----- Text segment -----

Sumi and Buli are Physical Education teachers in a school and have been in a relation for over a decade, and live together in South Kolkata. Sukhdeep Singh talks to them to find out the various challenges they have faced, and what has kept them going
When and where did the two of you meet for the first time?
Sumi: We are physical education teachers. It was at a training college in the year 2001, she was my junior in the college. That is where the two of us got introduced to one another and I would say the relationship seed began to sprout.
Was it love at first sight?
Sumi: No, not at all.
Buli: For me it was. From the moment I saw her I felt as if I was attracted to her, it was a feeling which I couldn’t express. I wouldn’t term it as “love” per se since I just started noticing her around. Just the fact that she would be around, or watching her play or even looking at her from a distance, made me feel different about her; special to some extent. So, I guess if that’s what you call love at first sight then maybe yes it could be, because it seems so.
So who proposed whom?
Sumi: (Laughs) It actually didn’t happen that way. I knew I was a lesbian, but that was not the case with Buli, she didn’t know about alternate sexuality. I had just come out of a terrible relationship and was unwilling to allow myself to fall into one. But from her end I think it was a gradual step by step “proposal” which happened, I understood she had feelings for me.

-----

▸ Task brief
Write out the interview from "Sumi: (Laughs) It" to "feelings for me.", word for word. Rely only on the interview above and nothing else.

----- Given information -----

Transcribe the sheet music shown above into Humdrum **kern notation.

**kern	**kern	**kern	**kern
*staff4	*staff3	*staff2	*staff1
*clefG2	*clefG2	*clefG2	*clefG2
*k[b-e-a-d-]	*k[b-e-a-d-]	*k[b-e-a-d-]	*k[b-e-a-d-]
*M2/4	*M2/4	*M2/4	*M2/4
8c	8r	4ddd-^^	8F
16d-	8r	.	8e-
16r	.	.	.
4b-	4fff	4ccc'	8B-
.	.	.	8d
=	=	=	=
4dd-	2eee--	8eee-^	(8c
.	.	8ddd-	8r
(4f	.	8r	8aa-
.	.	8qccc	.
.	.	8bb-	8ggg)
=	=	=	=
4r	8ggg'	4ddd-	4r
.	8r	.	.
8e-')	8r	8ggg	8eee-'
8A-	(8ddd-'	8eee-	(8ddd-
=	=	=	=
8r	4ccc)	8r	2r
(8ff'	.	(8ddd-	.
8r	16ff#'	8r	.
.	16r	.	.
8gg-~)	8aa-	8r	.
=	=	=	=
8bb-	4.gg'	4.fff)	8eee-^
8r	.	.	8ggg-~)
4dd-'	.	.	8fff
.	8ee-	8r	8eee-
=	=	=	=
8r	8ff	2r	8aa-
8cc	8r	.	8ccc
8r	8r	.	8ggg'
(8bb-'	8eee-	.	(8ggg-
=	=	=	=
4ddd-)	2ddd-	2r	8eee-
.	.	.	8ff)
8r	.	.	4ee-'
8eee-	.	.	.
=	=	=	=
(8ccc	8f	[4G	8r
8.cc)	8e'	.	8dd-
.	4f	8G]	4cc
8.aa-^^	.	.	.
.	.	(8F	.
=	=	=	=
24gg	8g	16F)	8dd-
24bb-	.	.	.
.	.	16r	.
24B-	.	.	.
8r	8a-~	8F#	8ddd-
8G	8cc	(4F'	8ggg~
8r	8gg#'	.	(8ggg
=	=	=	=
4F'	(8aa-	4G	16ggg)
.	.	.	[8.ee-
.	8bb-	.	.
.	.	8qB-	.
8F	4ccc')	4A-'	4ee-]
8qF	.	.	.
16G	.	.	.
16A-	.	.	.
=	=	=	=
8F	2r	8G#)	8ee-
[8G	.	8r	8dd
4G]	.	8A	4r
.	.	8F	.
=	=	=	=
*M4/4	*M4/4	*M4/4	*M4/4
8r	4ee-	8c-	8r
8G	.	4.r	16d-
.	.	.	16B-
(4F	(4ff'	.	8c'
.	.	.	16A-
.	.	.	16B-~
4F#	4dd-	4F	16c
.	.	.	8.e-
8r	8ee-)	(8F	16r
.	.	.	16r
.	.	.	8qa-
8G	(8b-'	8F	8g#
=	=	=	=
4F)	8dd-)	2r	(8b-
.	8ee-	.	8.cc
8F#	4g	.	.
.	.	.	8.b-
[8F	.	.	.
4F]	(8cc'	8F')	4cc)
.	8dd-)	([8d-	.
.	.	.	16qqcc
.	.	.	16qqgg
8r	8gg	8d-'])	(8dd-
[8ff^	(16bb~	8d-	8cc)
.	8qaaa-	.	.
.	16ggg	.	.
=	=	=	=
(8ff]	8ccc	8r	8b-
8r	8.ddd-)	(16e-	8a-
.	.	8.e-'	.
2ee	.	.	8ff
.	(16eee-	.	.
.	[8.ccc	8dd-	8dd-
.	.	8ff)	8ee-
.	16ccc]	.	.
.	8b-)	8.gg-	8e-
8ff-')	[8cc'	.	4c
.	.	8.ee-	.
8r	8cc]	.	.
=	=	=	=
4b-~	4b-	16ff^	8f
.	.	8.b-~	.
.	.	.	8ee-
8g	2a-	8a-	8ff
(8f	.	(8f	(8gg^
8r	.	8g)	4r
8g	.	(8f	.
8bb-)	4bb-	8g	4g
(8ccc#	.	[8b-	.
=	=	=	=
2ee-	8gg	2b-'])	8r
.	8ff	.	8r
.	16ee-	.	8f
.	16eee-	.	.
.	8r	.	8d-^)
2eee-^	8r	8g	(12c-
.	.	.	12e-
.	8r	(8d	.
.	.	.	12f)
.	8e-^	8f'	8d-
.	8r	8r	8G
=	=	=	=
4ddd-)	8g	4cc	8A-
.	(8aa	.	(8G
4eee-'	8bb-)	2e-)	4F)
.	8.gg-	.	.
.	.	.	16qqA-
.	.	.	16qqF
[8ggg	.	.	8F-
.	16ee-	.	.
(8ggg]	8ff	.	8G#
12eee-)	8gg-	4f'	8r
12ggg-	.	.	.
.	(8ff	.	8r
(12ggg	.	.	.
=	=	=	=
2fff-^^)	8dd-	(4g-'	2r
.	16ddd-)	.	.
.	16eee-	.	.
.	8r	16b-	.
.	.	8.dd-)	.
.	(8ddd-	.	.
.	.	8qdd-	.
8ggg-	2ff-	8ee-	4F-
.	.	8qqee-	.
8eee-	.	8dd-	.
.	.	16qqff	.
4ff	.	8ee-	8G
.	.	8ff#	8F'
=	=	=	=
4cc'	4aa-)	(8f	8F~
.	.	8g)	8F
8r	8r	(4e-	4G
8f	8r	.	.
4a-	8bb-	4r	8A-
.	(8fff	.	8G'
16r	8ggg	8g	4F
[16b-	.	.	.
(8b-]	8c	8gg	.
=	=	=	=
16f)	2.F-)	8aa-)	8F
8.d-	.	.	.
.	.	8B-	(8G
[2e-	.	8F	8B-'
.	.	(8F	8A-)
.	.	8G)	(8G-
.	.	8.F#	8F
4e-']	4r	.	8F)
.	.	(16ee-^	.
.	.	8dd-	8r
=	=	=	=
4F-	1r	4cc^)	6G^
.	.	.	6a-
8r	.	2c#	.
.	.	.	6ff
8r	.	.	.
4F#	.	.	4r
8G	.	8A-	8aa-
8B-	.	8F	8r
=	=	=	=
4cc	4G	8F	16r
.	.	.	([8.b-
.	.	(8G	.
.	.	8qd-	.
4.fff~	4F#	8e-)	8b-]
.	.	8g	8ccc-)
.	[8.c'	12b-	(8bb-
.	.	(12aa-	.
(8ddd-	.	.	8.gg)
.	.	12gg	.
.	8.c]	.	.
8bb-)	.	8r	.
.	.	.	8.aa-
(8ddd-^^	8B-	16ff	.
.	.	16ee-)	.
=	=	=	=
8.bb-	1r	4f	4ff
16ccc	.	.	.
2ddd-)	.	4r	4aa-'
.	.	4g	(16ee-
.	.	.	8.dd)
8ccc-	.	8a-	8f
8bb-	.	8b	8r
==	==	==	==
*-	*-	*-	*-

-----

▸ Exercise result
Sumi: (Laughs) It actually didn’t happen that way. I knew I was a lesbian, but that was not the case with Buli, she didn’t know about alternate sexuality. I had just come out of a terrible relationship and was unwilling to allow myself to fall into one. But from her end I think it was a gradual step by step “proposal” which happened, I understood she had feelings for me.